In this evolving environment, data governance is increasingly viewed not only through a privacy lens but also as part of broader efforts to strengthen economic sovereignty and ensure regulatory consistency. Some policymakers have raised the question of whether frameworks like the DPF should be reassessed as part of a wider strategic dialogue between the EU and the US.
While no formal linkage has been established between trade measures and data governance, broader geopolitical developments may nevertheless influence the approach and timing of decisions relating to the DPF’s future.
At the same time, the European Commission is considering easing a number of regulatory requirements in pursuit of competitiveness. In April 2025, Justice Commissioner Michael McGrath suggested that this could include revisiting long seen as untouchable provisions of the GDPR, such as those on data retention. In this vein, policymakers will doubtless be mindful of the detrimental economic impact of any invalidation of the DPF, not least to European digital competitiveness.
Business impact: real-world consequences of legal insecurity
The ongoing cycle of adequacy–adoption–legal challenge is destabilising for cross-border commerce, erodes trust in regulatory frameworks and can undermine lawful innovation.
The costs of such actions are not theoretical: thousands of businesses, particularly SMEs, depend on seamless data exchange with US service providers. The European Parliament’s LIBE Committee, in its February 2023 resolution, also highlighted broader concerns over the fragility of international data transfer frameworks. Invalidation of the DPF would revive the compliance burden of Standard Contractual Clauses (SCCs) and Transfer Impact Assessments (TIAs) for many EU–US personal data transfers – and related questions as to what additional safeguards would be adequate. It may even force some companies to exit the EU market or pursue data localisation, a costly and often technically unfeasible solution.
Proponents of the DPF argue that it represents a negotiated, enforceable and realistic response to long-standing concerns over transatlantic data transfers and, as such, should be evaluated not just against a doctrinal checklist, but on its ability to safeguard rights while enabling commerce in a globalized digital economy. The DPF's supporters argue that that there must be a serious, proportionate justification to suspend a framework that aligns surveillance oversight, judicial redress and corporate accountability in an unprecedented way. and that upholding the framework (unless and until real failures are demonstrated) reflects a pragmatic commitment to safeguarding both fundamental rights and economic resilience.

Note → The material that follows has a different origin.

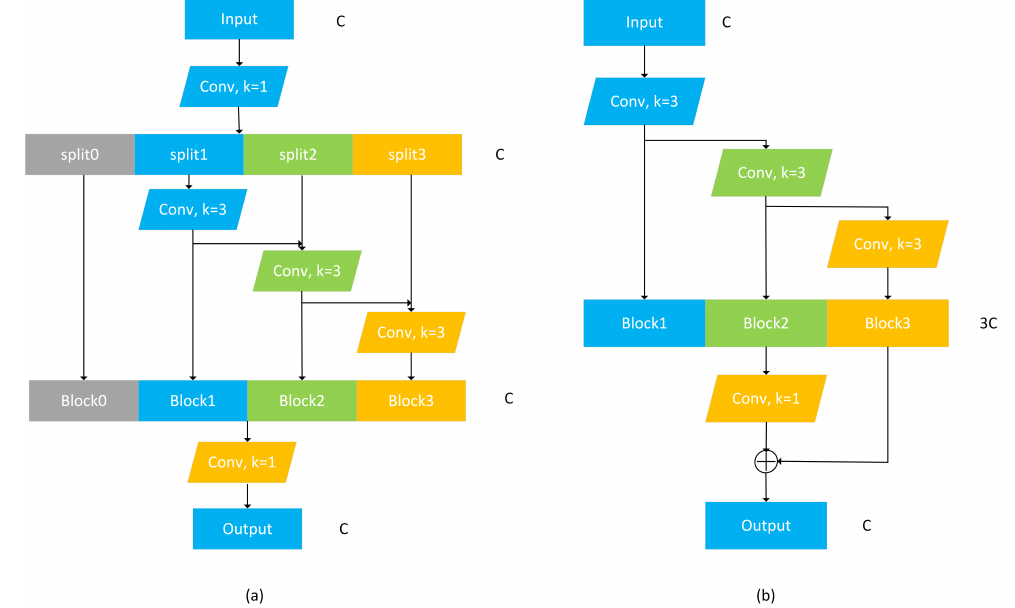
Figure 4. The structure diagram of the Res2Net module ( a ) and the MRFF module ( b ), the number on the right side of the feature map indicates the number of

Practical steps for organizations
Given the uncertain and quickly evolving landscape, organizations should consider adopting a layered compliance strategy, including:
- Putting in place up-to-date SCCs as a parallel safeguard even for transfers made under the DPF;
- Considering the adoption of Binding Corporate Rules (BCRs), which offer a robust, long-term framework to govern intragroup transfers and may also be leveraged to legitimise some processor to sub-processor data flows under unified surveillance risks;
- Conducting and documenting Schrems II-compliant TIAs for US-bound data flows;
- Implementing technical and organizational safeguards such as encryption, data minimization and access controls to mitigate surveillance risks.
These measures not only reduce exposure should the DPF be invalidated but can also help serve to demonstrate accountability under the GDPR.